A simple form of goodbye

Jan 30, 2017 21:18

When I was sixteen, four of us went around to our friend's house. He had a drum kit and we had guitars and a keyboard, so we shut ourselves in his room and started playing together. As far as I can remember we mostly played Enter Sandman by Metallica, maybe a Levellers song and we made up a riff of our own. It was, I daresay, somewhere close to the worst possible sound. I had never felt so unbelievably cool as I did right then. I was in a band. The next few weeks I did every job I could persuade my parents to pay me for, sold some belongings - including selling my nice guitar to my brother, if I recall correctly - and bought myself a bass and amp. One of our guitarists was substantially better than me, the other was probably not as good, it seemed natural that I would be the bass player. Our friend with the keyboard, which was not of absolute utility, became the singer by default.

Now, I'm not going to say that the Way Out Exits were the best band in history, but I can definitely say that we believed ourselves to be the best band in history. Our singer was seldom entirely in key, the rest of us were seldom in time and our drummer was incredibly good and kind of kept everything together musically. Inexplicably we never achieved the fame that we felt we deserved, but until we went off to university that band was core to my identity and the closest I have ever been to cool.

In the intervening twenty four years, I have almost always been in a band of one kind or another. As far as I can tell The Patient Wild is the eighth band I've played live with. I have written songs and worked with autocratic songwriters. Recorded an album that you can still find in the bargain bin if you are super lucky ( or still on Amazon aparently ) and probably played somewhere between one and two hundred gigs. It's been pretty cool.

This weekend we recorded a final set of songs with The Patient Wild. The best band I have been in by a broad margin and ( with the exception of those heady early days ) probably the most fun. We're a little older, musically confident and we know how to be a band. I am playing lead guitar and appropriately enough I'm playing that nice guitar I sold to my brother way back at the start. It is a real pleasure to play with this team, but there are babies and more on the way, our drummer is moving to Cardiff and we have barely played in the last year. This weekend was our chance to get the songs that we care about most, our latest and best, recorded for posterity and for us. We did an amazing job in terms of getting everything down in a very limited time and I'm super-impressed with everyone's performances. Listening back to the vocal takes it sounded pretty great even ahead of mixing. We won't hear the final product for a while, but I think it's going to be something special.

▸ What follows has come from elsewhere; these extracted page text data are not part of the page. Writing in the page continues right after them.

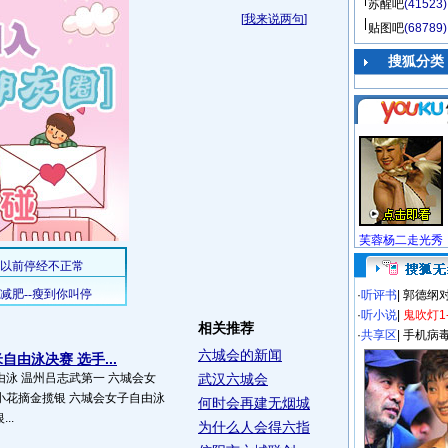
苏醒吧
(41523)
[
我来说两句
]
贴图吧
(68789)
搜狐分类
芙蓉杨二走光秀
·
听评书
|
郭德纲
·
听小说
|
鬼吹灯1
相关推荐
·
共享区
|
手机病
六城会的新闻
自由泳决赛 选手...
由泳 温州吕志武第一 六城会女
武汉六城会
坛小花摘金揽银 六城会女子自由泳
何时会再建无烟城
..
为什么人会得六指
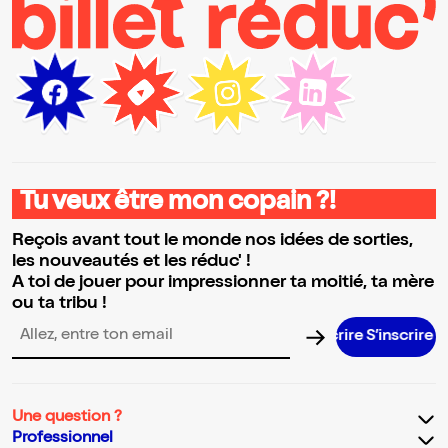
Tu veux être mon copain ?!
Reçois avant tout le monde nos idées de sorties,
les nouveautés et les réduc' !
A toi de jouer pour impressionner ta moitié, ta mère
ou ta tribu !
S’inscrire S
Adresse email pour la newsletter
Une question ?
Professionnel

And you know what? I think that's it for me with bands. I've had a great time, but I don't need it any more. I'm too old to care about being on the scene, schmoozing promoters or struggling to play a gig every night that god sends in order to get on the bill for better shows. This is part of the reason that music is a young person's game. Also having skirted the edges of the music industry, I wouldn't want to get any further into it. Even if it wasn't dying under the weight of the idea that music can and should be free, even if every band wasn't desperately struggling to get their voice heard among the tens of thousands of others, the industry itself is cruel and seems inordinately packed with terrible people. It is an engine that runs on crushed dreams, trying to sail a boat across a lake that has almost totally dried up.

I'll still play music- I enjoy writing and composing, writing and arranging for the podcast is a real pleasure and I have no doubt that Stu and I will collaborate for a long time, but unless some extraordinary offers show up I doubt we'll be taking it live again. We've done that. We were good, sometimes excellent, occasionally spellbinding, but in time playing to the band's partners, two other bands and a promoter on a Tuesday night in Basingstoke? I think I've done that enough for now.